Some say the third-generation Prius sedan represented a bigger technological leap from the model it replaced. Others agree Tesla and other battery-electric vehicles may be luring Prius owners, long some of the industry’s most loyal, to other brand showrooms.
Styling initially presented a problem for Priuschat forum member Jim from North Carolina.
Features he didn’t like, including “splayed” headlights, a rear-fender crease and blacked-out C-pillar, had him ready to purchase a ’16 Honda Civic.
But after taking a couple more test drives in the Prius, he was sold on its handling, materials and comfort. Opting for a Prius Four grade in a darker color and an interior applique kit in black minimized the unappealing design flourishes.
“The dark colors mitigated what I didn’t like about the exterior. The splayed headlights don’t look odd on darker colors, because the black border trim blends into the hood and bumper,” Jim says.
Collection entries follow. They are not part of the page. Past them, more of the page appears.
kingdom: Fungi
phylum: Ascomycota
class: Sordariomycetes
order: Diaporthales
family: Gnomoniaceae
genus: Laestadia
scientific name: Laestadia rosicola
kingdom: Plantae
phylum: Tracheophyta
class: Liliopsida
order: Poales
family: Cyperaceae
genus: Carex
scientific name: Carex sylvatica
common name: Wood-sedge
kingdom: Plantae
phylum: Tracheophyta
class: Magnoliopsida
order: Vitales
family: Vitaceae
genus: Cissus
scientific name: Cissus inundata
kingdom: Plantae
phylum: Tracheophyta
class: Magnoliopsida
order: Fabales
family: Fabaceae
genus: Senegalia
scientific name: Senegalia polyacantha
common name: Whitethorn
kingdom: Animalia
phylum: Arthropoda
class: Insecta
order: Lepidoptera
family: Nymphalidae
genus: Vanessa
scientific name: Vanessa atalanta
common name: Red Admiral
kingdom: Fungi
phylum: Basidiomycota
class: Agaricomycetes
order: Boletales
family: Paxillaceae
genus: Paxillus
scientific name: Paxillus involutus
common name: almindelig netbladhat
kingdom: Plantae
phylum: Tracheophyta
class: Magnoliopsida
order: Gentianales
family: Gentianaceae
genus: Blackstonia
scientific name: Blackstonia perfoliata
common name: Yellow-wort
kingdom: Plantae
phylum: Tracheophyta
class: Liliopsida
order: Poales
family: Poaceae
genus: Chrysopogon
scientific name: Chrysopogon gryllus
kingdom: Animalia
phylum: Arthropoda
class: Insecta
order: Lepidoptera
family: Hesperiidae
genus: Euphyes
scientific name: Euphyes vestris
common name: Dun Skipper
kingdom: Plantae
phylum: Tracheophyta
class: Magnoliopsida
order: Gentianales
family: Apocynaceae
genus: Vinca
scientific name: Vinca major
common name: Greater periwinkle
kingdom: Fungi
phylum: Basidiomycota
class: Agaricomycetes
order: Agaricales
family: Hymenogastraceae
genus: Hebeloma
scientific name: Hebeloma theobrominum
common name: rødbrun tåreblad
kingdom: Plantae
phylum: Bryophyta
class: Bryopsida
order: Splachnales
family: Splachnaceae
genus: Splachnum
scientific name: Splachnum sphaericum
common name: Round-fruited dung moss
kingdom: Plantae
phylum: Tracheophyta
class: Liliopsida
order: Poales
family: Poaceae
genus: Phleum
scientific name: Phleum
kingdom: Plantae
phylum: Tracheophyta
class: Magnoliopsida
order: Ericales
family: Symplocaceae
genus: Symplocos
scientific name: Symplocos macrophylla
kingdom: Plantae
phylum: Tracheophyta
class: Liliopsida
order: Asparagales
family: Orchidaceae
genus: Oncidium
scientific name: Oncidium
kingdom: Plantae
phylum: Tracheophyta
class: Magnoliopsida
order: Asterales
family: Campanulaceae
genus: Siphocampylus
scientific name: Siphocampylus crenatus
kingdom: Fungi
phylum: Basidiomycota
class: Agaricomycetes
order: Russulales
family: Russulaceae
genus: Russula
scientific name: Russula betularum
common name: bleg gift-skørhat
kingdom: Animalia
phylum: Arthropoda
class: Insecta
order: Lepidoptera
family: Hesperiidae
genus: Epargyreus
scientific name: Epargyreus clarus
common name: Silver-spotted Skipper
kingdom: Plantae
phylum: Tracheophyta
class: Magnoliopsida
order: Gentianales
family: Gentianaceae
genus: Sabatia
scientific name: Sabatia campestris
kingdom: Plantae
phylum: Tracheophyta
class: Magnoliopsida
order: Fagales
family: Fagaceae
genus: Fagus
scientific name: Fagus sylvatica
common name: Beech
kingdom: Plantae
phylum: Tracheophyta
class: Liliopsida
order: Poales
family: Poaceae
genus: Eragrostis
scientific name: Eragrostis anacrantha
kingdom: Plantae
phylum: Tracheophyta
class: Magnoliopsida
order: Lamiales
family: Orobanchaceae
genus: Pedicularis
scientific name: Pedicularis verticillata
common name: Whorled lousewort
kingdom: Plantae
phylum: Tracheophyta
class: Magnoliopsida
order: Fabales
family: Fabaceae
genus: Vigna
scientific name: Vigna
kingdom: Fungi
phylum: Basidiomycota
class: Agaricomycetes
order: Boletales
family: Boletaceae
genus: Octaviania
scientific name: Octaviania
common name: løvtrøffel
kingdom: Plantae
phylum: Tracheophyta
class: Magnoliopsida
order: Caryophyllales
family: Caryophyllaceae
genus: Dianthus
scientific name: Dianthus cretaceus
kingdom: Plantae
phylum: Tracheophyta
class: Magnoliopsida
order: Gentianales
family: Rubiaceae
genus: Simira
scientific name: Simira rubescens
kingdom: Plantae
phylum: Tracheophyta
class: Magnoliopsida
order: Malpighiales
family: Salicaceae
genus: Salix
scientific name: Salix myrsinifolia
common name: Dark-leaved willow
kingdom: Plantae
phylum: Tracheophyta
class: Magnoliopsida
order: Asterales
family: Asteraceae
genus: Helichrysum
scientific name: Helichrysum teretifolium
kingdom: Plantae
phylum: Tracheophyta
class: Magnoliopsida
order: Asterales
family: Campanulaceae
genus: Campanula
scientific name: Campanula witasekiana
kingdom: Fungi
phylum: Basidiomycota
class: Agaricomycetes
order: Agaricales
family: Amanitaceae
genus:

An out-and-out fan of the styling is Priuschat member Steve Cilurzo, a former BMW 7-Series owner from Carlsbad, CA. He tells WardsAuto he bought his first Prius this year partially because of the car’s technology, such as dynamic radar cruise control, but also because of the new generation’s “futuristic” looks.
“I thought the looks of the car were more sporty. To me it looks like they’re trying to appeal to a younger generation.
He “completely” gets people not finding the appearance appealing. “It’s a love-it or hate-it (look),” Cilurzo says.